L’Asie Centrale, une région stratégique en pleine transformation énergétique, fait face à un double défi majeur: la prévision d’une pénurie d’eau d’ici 2028-2029 et la nécessité croissante d’énergie, en particulier d’électricité. Selon Nikolai Podguzov, président du conseil d’administration de la Banque de Développement Eurasiatique (EDB), la pénurie d’eau pourrait atteindre 5 à 12 kilomètres cubes annuellement, alors que la demande en électricité est prévue pour augmenter significativement au cours des dix prochaines années.
La réponse à cette crise imminente semble résider dans le potentiel hydroélectrique de la région, actuellement exploité à moins de 25%. La région compte plus de 80 centrales hydroélectriques avec une capacité installée totale d’environ 14 000 MW. Des projets ambitieux sont en cours, tels que la construction des centrales hydroélectriques Kambaratinskaya HPP-1 au Kirghizistan et Rogunskaya HPP au Tadjikistan, qui devraient ajouter respectivement 1 860 MW et 3 600 MW à la capacité régionale.
Le barrage de Rogun, soutenu par l’assistance technique de la société italienne Webuild, devrait devenir opérationnel d’ici 2032 et doubler la capacité de production électrique du Tadjikistan, tandis que le barrage de Kambar-Ata, malgré un stade précoce de développement et un besoin de financement supplémentaire, représente un espoir pour le secteur hydroélectrique de l’Asie Centrale.
Cependant, le développement de ces infrastructures ne va pas sans défis.
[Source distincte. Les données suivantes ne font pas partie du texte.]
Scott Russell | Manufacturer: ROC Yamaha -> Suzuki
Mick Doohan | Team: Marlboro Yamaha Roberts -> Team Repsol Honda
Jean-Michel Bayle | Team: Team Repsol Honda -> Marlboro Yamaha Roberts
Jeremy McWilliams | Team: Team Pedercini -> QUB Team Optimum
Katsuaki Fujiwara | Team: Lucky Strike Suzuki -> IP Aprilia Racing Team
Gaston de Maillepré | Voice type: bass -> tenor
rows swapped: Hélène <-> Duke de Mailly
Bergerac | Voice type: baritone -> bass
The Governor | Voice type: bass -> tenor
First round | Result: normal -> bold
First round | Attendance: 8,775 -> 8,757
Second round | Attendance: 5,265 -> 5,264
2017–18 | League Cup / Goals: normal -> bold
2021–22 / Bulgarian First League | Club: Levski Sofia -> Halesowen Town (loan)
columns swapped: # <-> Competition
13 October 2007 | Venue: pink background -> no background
Les disputes transfrontalières concernant la répartition de l’eau entre les pays producteurs d’hydroélectricité en amont et les utilisateurs agricoles en aval nécessitent des accords de partage de l’eau clairs et équitables. Une transparence accrue sur l’utilisation des ressources partagées pourrait atténuer les tensions et planifier des mesures préventives pour la disponibilité de l’eau.
Le financement des nouveaux projets reste un défi critique. Malgré le soutien d’institutions telles que la Banque mondiale et la Banque Asiatique de Développement, des investissements supplémentaires sont essentiels pour exploiter pleinement le potentiel énergétique propre de la région. L’invasion de l’Ukraine par la Russie a poussé les gouvernements d’Asie Centrale à diversifier leurs dépendances énergétiques, ouvrant la porte à de nouveaux partenariats avec la Chine et l’Union Européenne.
Cet investissement de plus de 400 millions de dollars de la EDB dans le complexe hydrique et énergétique de l’Asie Centrale au cours des trois prochaines années peut donc être vu non seulement comme un impératif écologique mais aussi comme une manœuvre stratégique dans une région où la géopolitique de l’énergie est en rapide évolution.